I decided to see what would happen if he were presented with the situation, so I decided to pose as another woman. I sent him a text simply saying hello, watcha doing, then sorry I have the wrong number. He responded with asking if I were female and said he would like to be friends. The next day he continued texting and even sent a picture of himself. I was actually shocked but decided to keep playing to see what he would do. After a few texts he was wanting to meet.
I later confronted him (not admitting the texts were from me). He denied any wrong doing, saying he thought it was me trying to trick him so he played along. He said he would stop talking to "her", but he hasnt.
There are definitely trust issues here (between us both). Counseling is not an option for us, we simply cant afford it.
Can someone please give me your opinion? Should I pull phone records and confront him again or just let it go and see what happens? I am very hurt and confused. I just dont know what to do!


----------



## Thound (Jan 20, 2013)

What do you think is cheaper mc or divorce?
_Posted via Mobile Device_


----------



## katie13 (Jun 4, 2013)

its not about what is cheaper. I cant afford either right now. I need opinions on whether or not I should confront him and what to do about it. Does it sound like he really is trying to cheat? What might be going on in his mind? really need some advice here.


----------



## Thound (Jan 20, 2013)

He maybe open to cheating, or he maybe doing the 180. How is your sex life? Do you initate often? Do you stroke his ego? Do you givehim random hugs and kisses? Do you make him feel needed?
_Posted via Mobile Device_


----------



## katie13 (Jun 4, 2013)

sex life is great and yes I do all of those things and he does the same for me thats why this is so surprising and confusing. What do u mean by the 180?


----------



## Thound (Jan 20, 2013)

katie13 said:


> sex life is great and yes I do all of those things and he does the same for me thats why this is so surprising and confusing. What do u mean by the 180?

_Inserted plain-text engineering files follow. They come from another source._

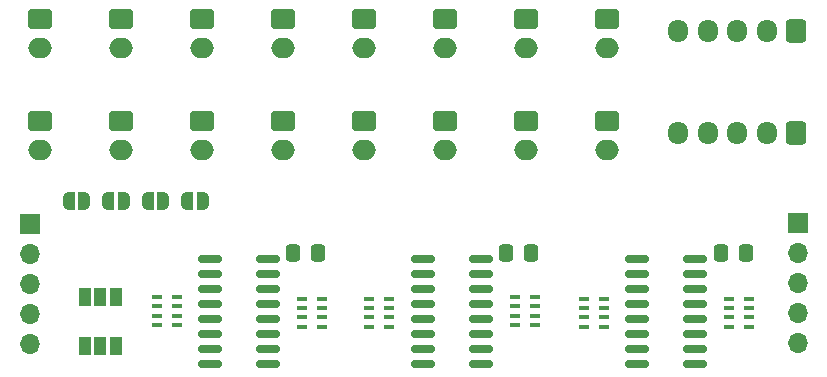
<source format=gbr>
%TF.GenerationSoftware,KiCad,Pcbnew,(6.0.10)*%
%TF.CreationDate,2023-02-13T19:28:03+09:00*%
%TF.ProjectId,joystick_74hc165_input_jst,6a6f7973-7469-4636-9b5f-373468633136,1*%
%TF.SameCoordinates,PX6f92990PY6f3bc80*%
%TF.FileFunction,Soldermask,Top*%
%TF.FilePolarity,Negative*%
%FSLAX46Y46*%
G04 Gerber Fmt 4.6, Leading zero omitted, Abs format (unit mm)*
G04 Created by KiCad (PCBNEW (6.0.10)) date 2023-02-13 19:28:03*
%MOMM*%
%LPD*%
G01*
G04 APERTURE LIST*
G04 Aperture macros list*
%AMRoundRect*
0 Rectangle with rounded corners*
0 $1 Rounding radius*
0 $2 $3 $4 $5 $6 $7 $8 $9 X,Y pos of 4 corners*
0 Add a 4 corners polygon primitive as box body*
4,1,4,$2,$3,$4,$5,$6,$7,$8,$9,$2,$3,0*
0 Add four circle primitives for the rounded corners*
1,1,$1+$1,$2,$3*
1,1,$1+$1,$4,$5*
1,1,$1+$1,$6,$7*
1,1,$1+$1,$8,$9*
0 Add four rect primitives between the rounded corners*
20,1,$1+$1,$2,$3,$4,$5,0*
20,1,$1+$1,$4,$5,$6,$7,0*
20,1,$1+$1,$6,$7,$8,$9,0*
20,1,$1+$1,$8,$9,$2,$3,0*%
%AMFreePoly0*
4,1,22,0.500000,-0.750000,0.000000,-0.750000,0.000000,-0.745033,-0.079941,-0.743568,-0.215256,-0.701293,-0.333266,-0.622738,-0.424486,-0.514219,-0.481581,-0.384460,-0.499164,-0.250000,-0.500000,-0.250000,-0.500000,0.250000,-0.499164,0.250000,-0.499963,0.256109,-0.478152,0.396186,-0.417904,0.524511,-0.324060,0.630769,-0.204165,0.706417,-0.067858,0.745374,0.000000,0.744959,0.000000,0.750000,
0.500000,0.750000,0.500000,-0.750000,0.500000,-0.750000,$1*%
%AMFreePoly1*
4,1,20,0.000000,0.744959,0.073905,0.744508,0.209726,0.703889,0.328688,0.626782,0.421226,0.519385,0.479903,0.390333,0.500000,0.250000,0.500000,-0.250000,0.499851,-0.262216,0.476331,-0.402017,0.414519,-0.529596,0.319384,-0.634700,0.198574,-0.708877,0.061801,-0.746166,0.000000,-0.745033,0.000000,-0.750000,-0.500000,-0.750000,-0.500000,0.750000,0.000000,0.750000,0.000000,0.744959,
0.000000,0.744959,$1*%
G04 Aperture macros list end*
%ADD10R,1.700000X1.700000*%
%ADD11O,1.700000X1.700000*%
%ADD12R,0.900000X0.400000*%
%ADD13RoundRect,0.250000X-0.337500X-0.475000X0.337500X-0.475000X0.337500X0.475000X-0.337500X0.475000X0*%
%ADD14RoundRect,0.150000X-0.825000X-0.150000X0.825000X-0.150000X0.825000X0.150000X-0.825000X0.150000X0*%
%ADD15RoundRect,0.250000X-0.750000X0.600000X-0.750000X-0.600000X0.750000X-0.600000X0.750000X0.600000X0*%
%ADD16O,2.000000X1.700000*%
%ADD17RoundRect,0.250000X0.600000X0.725000X-0.600000X0.725000X-0.600000X-0.725000X0.600000X-0.725000X0*%
%ADD18O,1.700000X1.950000*%
%ADD19R,1.000000X1.500000*%
%ADD20FreePoly0,0.000000*%
%ADD21FreePoly1,0.000000*%
G04 APERTURE END LIST*
D10*
%TO.C,OUT1*%
X68199000Y15240000D03*
D11*
X68199000Y12700000D03*
X68199000Y10160000D03*
X68199000Y7620000D03*
X68199000Y5080000D03*
%TD*%
D12*
%TO.C,RN2*%
X64096000Y6420000D03*
X64096000Y7220000D03*
X64096000Y8020000D03*
X64096000Y8820000D03*
X62396000Y8820000D03*
X62396000Y8020000D03*
X62396000Y7220000D03*
X62396000Y6420000D03*
%TD*%
%TO.C,RN1*%
X50077000Y8820000D03*
X50077000Y8020000D03*
X50077000Y7220000D03*
X50077000Y6420000D03*
X51777000Y6420000D03*
X51777000Y7220000D03*
X51777000Y8020000D03*
X51777000Y8820000D03*
%TD*%
%TO.C,RN4*%
X45935000Y6547000D03*
X45935000Y7347000D03*
X45935000Y8147000D03*
X45935000Y8947000D03*
X44235000Y8947000D03*
X44235000Y8147000D03*
X44235000Y7347000D03*
X44235000Y6547000D03*
%TD*%
%TO.C,RN5*%
X13945500Y8947000D03*
X13945500Y8147000D03*
X13945500Y7347000D03*
X13945500Y6547000D03*
X15645500Y6547000D03*
X15645500Y7347000D03*
X15645500Y8147000D03*
X15645500Y8947000D03*
%TD*%
%TO.C,RN6*%
X27901000Y6420000D03*
X27901000Y7220000D03*
X27901000Y8020000D03*
X27901000Y8820000D03*
X26201000Y8820000D03*
X26201000Y8020000D03*
X26201000Y7220000D03*
X26201000Y6420000D03*
%TD*%
%TO.C,RN3*%
X31916000Y8820000D03*
X31916000Y8020000D03*
X31916000Y7220000D03*
X31916000Y6420000D03*
X33616000Y6420000D03*
X33616000Y7220000D03*
X33616000Y8020000D03*
X33616000Y8820000D03*
%TD*%
D13*
%TO.C,C1*%
X61700500Y12700000D03*
X63775500Y12700000D03*
%TD*%
D14*
%TO.C,74HC165_1*%
X54548000Y12192000D03*
X54548000Y10922000D03*
X54548000Y9652000D03*
X54548000Y8382000D03*
X54548000Y7112000D03*
X54548000Y5842000D03*
X54548000Y4572000D03*
X54548000Y3302000D03*
X59498000Y3302000D03*
X59498000Y4572000D03*
X59498000Y5842000D03*
X59498000Y7112000D03*
X59498000Y8382000D03*
X59498000Y9652000D03*
X59498000Y10922000D03*
X59498000Y12192000D03*
%TD*%
%TO.C,74HC165_2*%
X36450500Y12128500D03*
X36450500Y10858500D03*
X36450500Y9588500D03*
X36450500Y8318500D03*
X36450500Y7048500D03*
X36450500Y5778500D03*
X36450500Y4508500D03*
X36450500Y3238500D03*
X41400500Y3238500D03*
X41400500Y4508500D03*
X41400500Y5778500D03*
X41400500Y7048500D03*
X41400500Y8318500D03*
X41400500Y9588500D03*
X41400500Y10858500D03*
X41400500Y12128500D03*
%TD*%
%TO.C,74HC165_3*%
X18416500Y12128500D03*
X18416500Y10858500D03*
X18416500Y9588500D03*
X18416500Y8318500D03*
X18416500Y7048500D03*
X18416500Y5778500D03*
X18416500Y4508500D03*
X18416500Y3238500D03*
X23366500Y3238500D03*
X23366500Y4508500D03*
X23366500Y5778500D03*
X23366500Y7048500D03*
X23366500Y8318500D03*
X23366500Y9588500D03*
X23366500Y10858500D03*
X23366500Y12128500D03*
%TD*%
D13*
%TO.C,C2*%
X43539500Y12700000D03*
X45614500Y12700000D03*
%TD*%
%TO.C,C3*%
X25505500Y12700000D03*
X27580500Y12700000D03*
%TD*%
D15*
%TO.C,J22*%
X52070000Y23876000D03*
D16*
X52070000Y21376000D03*
%TD*%
D15*
%TO.C,J23*%
X45212000Y23876000D03*
D16*
X45212000Y21376000D03*
%TD*%
D15*
%TO.C,J24*%
X38354000Y23876000D03*
D16*
X38354000Y21376000D03*
%TD*%
D15*
%TO.C,J25*%
X31496000Y23876000D03*
D16*
X31496000Y21376000D03*
%TD*%
D15*
%TO.C,J26*%
X24638000Y23876000D03*
D16*
X24638000Y21376000D03*
%TD*%
D15*
%TO.C,J27*%
X17780000Y23876000D03*
D16*
X17780000Y21376000D03*
%TD*%
D15*
%TO.C,J28*%
X10922000Y23876000D03*
D16*
X10922000Y21376000D03*
%TD*%
D15*
%TO.C,J29*%
X4064000Y23876000D03*
D16*
X4064000Y21376000D03*
%TD*%
D15*
%TO.C,J16*%
X24638000Y32512000D03*
D16*
X24638000Y30012000D03*
%TD*%
D15*
%TO.C,J15*%
X31496000Y32512000D03*
D16*
X31496000Y30012000D03*
%TD*%
D15*
%TO.C,J14*%
X38354000Y32512000D03*
D16*
X38354000Y30012000D03*
%TD*%
D15*
%TO.C,J18*%
X10922000Y32512000D03*
D16*
X10922000Y30012000D03*
%TD*%
D15*
%TO.C,J19*%
X4064000Y32512000D03*
D16*
X4064000Y30012000D03*
%TD*%
D15*
%TO.C,J17*%
X17780000Y32512000D03*
D16*
X17780000Y30012000D03*
%TD*%
D15*
%TO.C,J13*%
X45212000Y32512000D03*
D16*
X45212000Y30012000D03*
%TD*%
D17*
%TO.C,J11*%
X68072000Y31496000D03*
D18*
X65572000Y31496000D03*
X63072000Y31496000D03*
X60572000Y31496000D03*
X58072000Y31496000D03*
%TD*%
D15*
%TO.C,J12*%
X52070000Y32512000D03*
D16*
X52070000Y30012000D03*
%TD*%
D17*
%TO.C,J21*%
X68072000Y22860000D03*
D18*
X65572000Y22860000D03*
X63072000Y22860000D03*
X60572000Y22860000D03*
X58072000Y22860000D03*
%TD*%
D10*
%TO.C,IN1*%
X3175000Y15113000D03*
D11*
X3175000Y12573000D03*
X3175000Y10033000D03*
X3175000Y7493000D03*
X3175000Y4953000D03*
%TD*%
D19*
%TO.C,JP2*%
X10444000Y4826000D03*
X9144000Y4826000D03*
X7844000Y4826000D03*
%TD*%
%TO.C,JP1*%
X10444000Y8940800D03*
X9144000Y8940800D03*
X7844000Y8940800D03*
%TD*%
D20*
%TO.C,JP5*%
X13167600Y17119600D03*
D21*
X14467600Y17119600D03*
%TD*%
D20*
%TO.C,JP6*%
X16520400Y17119600D03*
D21*
X17820400Y17119600D03*
%TD*%
D20*
%TO.C,JP4*%
X9814800Y17119600D03*
D21*
X11114800Y17119600D03*
%TD*%
D20*
%TO.C,JP3*%
X6462000Y17119600D03*
D21*
X7762000Y17119600D03*
%TD*%
M02*

</source>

The 180 as I understand it is to get in shape and raise your sex rank to or above your spouse in order to be more appealling to.your spouse. But more importantly it is used to improve your self, so that you can stand on your own wothout codependency. I have probably butchered this, but you can do a search here at TAM for more and probably better info. I hope everything works out for both of you. If youthink he maybe cheating, dont act suspicious. Go to.the CWI section. There are a lot of experinced and helpful people there
Best wishes Thound.
_Posted via Mobile Device_


----------



## Pictureless (May 21, 2013)

Trust is the issue here. You either trust him, or you don't. If you trust him, believe him. But ask yourself, does his story make sense? What if the roles were reversed? If you don't trust him, what are you going to do about it?


----------



## Blonde (Jan 7, 2013)

Trust your gut on this. 

A cheater is not going to come out and admit it just because you asked him. They engage in massive doses of denial, rationalization, and blame shifting.

Put your post over on the general forum or coping with infidelity and you will get a lot more responses.


----------



## katie13 (Jun 4, 2013)

so if I copy and paste this in a different forum will I get kicked off? Isnt it against the rules?


----------



## Blonde (Jan 7, 2013)

katie13 said:


> so if I copy and paste this in a different forum will I get kicked off? Isnt it against the rules?


I understand threads can be moved if you ask a mod. 

It seems to me you could start another thread in CWI or general restating your dilemma. I would change your thread title "Is he cheating?" or something like that to indicate the content.

But I do not speak with authority; I just think it would be really petty to boot a member for something so harmless and trivial and I presume the mods exercise common sense about rule enforcement.


----------